Mieczyslaw Wienberg (1919-1996) è stato considerato il terzo grande compositore sovietico insieme a Prokofiev e Shostakovic .
La sua vita non è stata facile. Allo scoppio della seconda guerra mondiale, in quanto ebreo, riesce a fuggire dalla Polonia in Unione Sovietica, ma i suoi genitori e la sorella minore vengono internati nel ghetto di Lodz e poi uccisi nel campo di concentramento di Trawniki.
Evacuato dalla Russia a Tashkent (Uzbekistan) incontra Shostakovic che rimane colpito dal suo talento e diviene un suo caro amico, su consiglio del quale torna a Mosca nel 1943, dove compone circa trenta opere sino al 1948. Molte delle sue opere vengono bandite durante la Zhdanovshchina del ’48 (dottrina culturale sovietica in cui gli artisti dovevano conformarsi alla linea del partito nelle loro opere creative).
Per questo motivo le sue composizioni furono quasi del tutto ignorate dall’establishment musicale sovietico. Riuscì a sopravvivere scrivendo per il teatro e il circo.

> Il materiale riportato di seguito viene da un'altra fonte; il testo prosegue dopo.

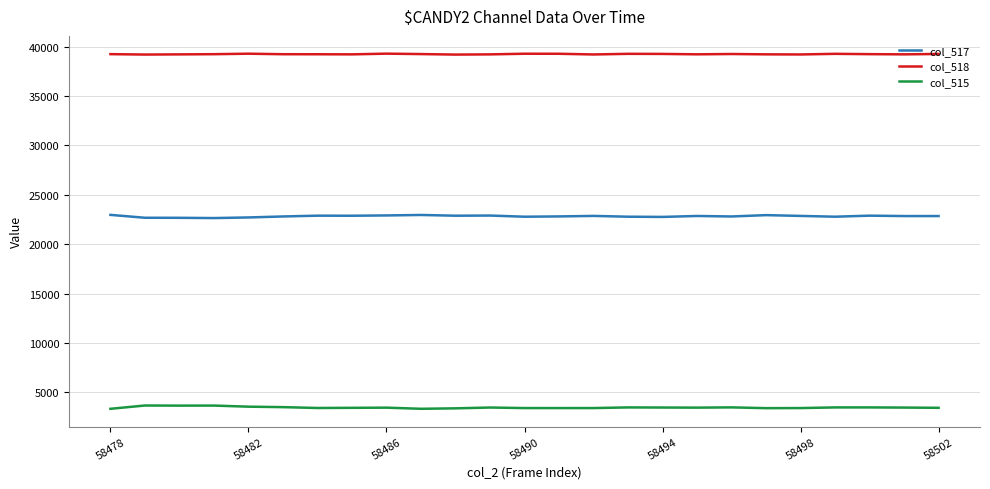

True or false: col_517 and col_515 cross at least once.

False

Nel 1948 il suocero fu assassinato su ordine di Stalin e nel 1953 Weinberg fu arrestato con l’accusa di
“nazionalismo borghese ebraico”. Fu ufficialmente riabilitato dopo pochi mesi, alla morte di Stalin.
Muore a Mosca il 26 febbraio 1996 dopo tre anni di malattia che lo costrinsero a casa, ma nei quali continuò a comporre.

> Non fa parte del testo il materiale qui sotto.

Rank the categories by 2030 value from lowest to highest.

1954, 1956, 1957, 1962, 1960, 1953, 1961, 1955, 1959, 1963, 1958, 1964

Ci lascia ventidue sinfonie, diciassette quartetti, sette opere, numerose composizioni strumentali, quaranta colonne sonore e questa dichiarazione che ho tratto da un’intervista:
“Dopotutto essere compositore non è una festa gioviale, è una conversazione eterna, un’eterna ricerca dell’armonia tra le persone e la natura. Questa ricerca è il senso e il dovere del nostro breve passaggio attraverso la vita sulla terra”.
La Sonata per fagotto solo op.133 del 1981 è dedicata al grande fagottista russo Valery Popov .
Un opera di ampio respiro, composta da quattro tempi che, mettendo alla prova l’esecutore, vi accompagna in un viaggio di venti minuti fra l’emozioni che le possibilità espressive del fagotto possono regalare.